Consigne de travail 1: Relevez, dans l'ordre, toutes les phrases de l'entretien sur San Fermin qui se terminent par un point d'interrogation.
Consigne de travail 2: Recopiez le passage de l'entretien sur San Fermin qui commence aux mots « Probablement quelques mois » et s'arrête après « de nos concerts. ».
Consigne de travail 3: Rédigez la suite de l'entretien sur San Fermin après sa dernière phrase.
=== Texte source ===
Je pense d'ailleurs qu'on peut se permettre toutes les excentricités à partir du moment où les choses sont faites avec habileté. Il suffit d'avoir une bonne idée, de la mettre en œuvre correctement et de laisser un peu de crédit à l'intelligence des auditeurs.

Quand avez-vous senti que "San Fermin le projet" devenait "San Fermin le groupe" ?
Probablement quelques mois après la sortie du premier album. Nous en étions à notre seconde tournée américaine et nous étions éreintés – imaginez six semaines à parcourir les États-Unis de long en large, à partager votre lit et à passer le plus clair de votre temps dans un van. Nous avons alors commencé à réaliser l'importance de San Fermin pour nous, et à quel point nous souhaitions nous surpasser juste pour que cela puisse continuer.

En fait, quand j'enregistrais le premier album, l'idée d'un groupe ne me traversait pas l'esprit. C'est d'ailleurs demeuré comme cela pendant les premiers mois de tournée – tout cela nous était encore étranger et notre identité en tant que groupe était assez nébuleuse. Mais l'an passé, lors de cette tournée, nous avons vraiment fusionné et, à partir de là, je suis devenu très fier de nos concerts.

Pour beaucoup, San Fermin a été une vraie claque, un album très démonstratif, qui saute au visage. Pensez-vous que Jackrabbit soit plus abouti ?
Je pense en fait que Jackrabbit est encore plus démonstratif tout en demandant une écoute plus exigeante que San Fermin. Quand j'ai écrit ces chansons, j'étais dans un état assez destructeur, ce qui en fait un album agressif, à fleur de peau. Je voulais quelque part défier l'auditeur et le placer dans un certain inconfort, mais cela reste suffisamment accrocheur pour que vous ne partiez pas en courant en l'écoutant...

San Fermin était librement inspiré de Le Soleil se lève aussi d'Hemingway et, au regard de son accueil critique, il aurait pu être difficile de passer la fameuse épreuve du second album... Qu'aviez-vous en tête lorsque vous avez commencé à travailler sur Jackrabbit ?
J'ai eu le loisir de pouvoir commencer à travailler sur cet album avant même la sortie du premier, le temps que les choses se mettent en place avec le label. Si bien que je n'ai pas pu être intimidé par l'accueil positif réservé à San Fermin. Malgré tout, je voulais éviter de tomber dans le piège consistant à écrire toujours le même album. J'y suis donc revenu entre les différentes tournées, et j'ai tout retravaillé, coupé, ajouté, changé des paroles. Je voulais un résultat plus maniaque et manipulateur.
=== Données à examiner ===
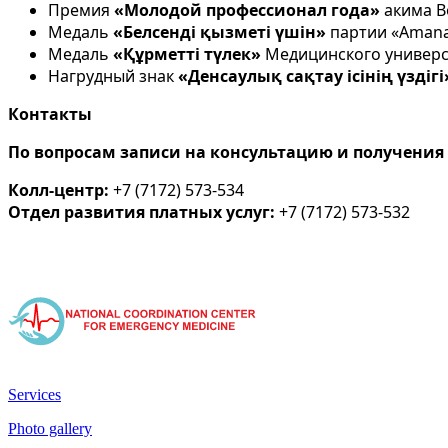
Премия
«Молодой профессионал года»
акима Во
Медаль
«Белсенді қызметі үшін»
партии «Amanat»
Медаль
«Құрметті түлек»
Медицинского университ
Нагрудный знак
«Денсаулық сақтау ісінің үздігі
Контакты
По вопросам записи на консультацию и получени
Колл-центр:
+7 (7172) 573-534
Отдел развития платных услуг:
+7 (7172) 573-532
Services
Photo gallery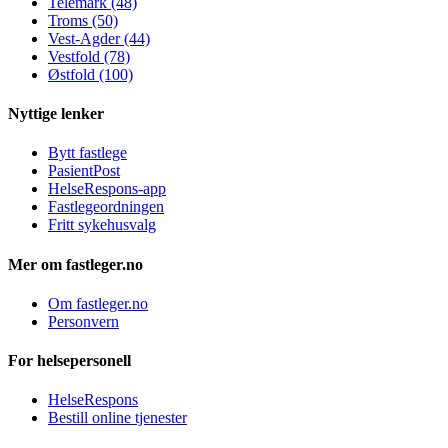
Telemark (48)
Troms (50)
Vest-Agder (44)
Vestfold (78)
Østfold (100)
Nyttige lenker
Bytt fastlege
PasientPost
HelseRespons-app
Fastlegeordningen
Fritt sykehusvalg
Mer om fastleger.no
Om fastleger.no
Personvern
For helsepersonell
HelseRespons
Bestill online tjenester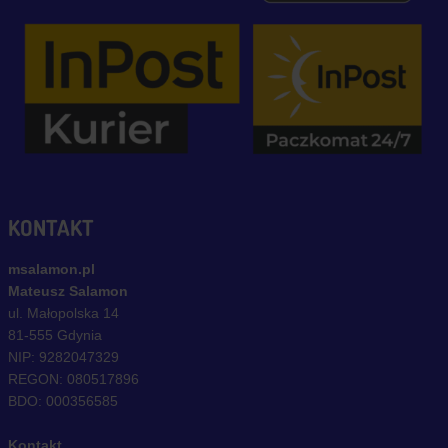
KONTAKT
msalamon.pl
Mateusz Salamon
ul. Małopolska 14
81-555 Gdynia
NIP: 9282047329
REGON: 080517896
BDO: 000356585
Kontakt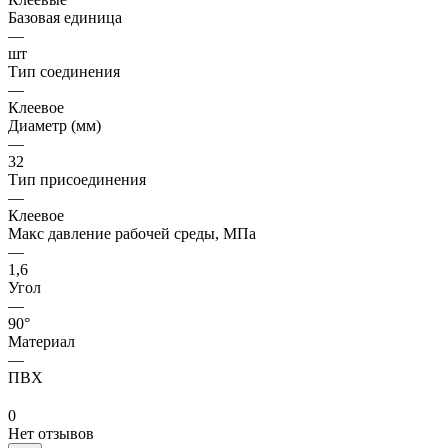
Базовая единица
—
шт
Тип соединения
—
Клеевое
Диаметр (мм)
—
32
Тип присоединения
—
Клеевое
Макс давление рабочей среды, МПа
—
1,6
Угол
—
90°
Материал
—
ПВХ
0
Нет отзывов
===
Réponse rédigée 1:
Quand avez-vous senti que "San Fermin le projet" devenait "San Fermin le groupe" ?
Pensez-vous que Jackrabbit soit plus abouti ?
Qu'aviez-vous en tête lorsque vous avez commencé à travailler sur Jackrabbit ?

Réponse rédigée 2:
Probablement quelques mois après la sortie du premier album. Nous en étions à notre seconde tournée américaine et nous étions éreintés – imaginez six semaines à parcourir les États-Unis de long en large, à partager votre lit et à passer le plus clair de votre temps dans un van. Nous avons alors commencé à réaliser l'importance de San Fermin pour nous, et à quel point nous souhaitions nous surpasser juste pour que cela puisse continuer.

En fait, quand j'enregistrais le premier album, l'idée d'un groupe ne me traversait pas l'esprit. C'est d'ailleurs demeuré comme cela pendant les premiers mois de tournée – tout cela nous était encore étranger et notre identité en tant que groupe était assez nébuleuse. Mais l'an passé, lors de cette tournée, nous avons vraiment fusionné et, à partir de là, je suis devenu très fier de nos concerts.

Réponse rédigée 3:
"Une aventure à la Scooby-doo", c'est exactement comme ça que je le décrirai. C'est comme un retour aux années étudiantes, où chaque jour apporte son lot de nouvelles expériences.

Sur Jackrabbit, les chanteurs et musiciens semblent se substituer aux personnages de fiction de San Fermin pour devenir les héros de chansons écrites spécifiquement pour eux. Chaque instrument semble à ce point évoquer un personnage musical qu'on pense presque à une version rock de Pierre et le loup de Prokofiev... C'est une volonté de votre part ?
C'est la première fois que cette comparaison est faite et je l'aime beaucoup. Il est clair que j'ai totalement écrit ces chansons en visualisant le groupe, optant pour des lignes de cuivres ou de violon dont je savais qu'ils allaient aimer les jouer. Je pensais aussi à la façon dont cela allait sonner live, ce qui était très nouveau pour moi.

Ceci dit, je fais une distinction très nette entre le disque et les concerts. Il s'agit donc avant toute chose de faire les bons choix au service de la chanson et ensuite d'y adapter si nécessaire un format live. Mais je suis vraiment chanceux de travailler avec d'aussi bons musiciens et il serait totalement stupide de ma part de ne pas en tirer profit de la meilleure manière qui soit.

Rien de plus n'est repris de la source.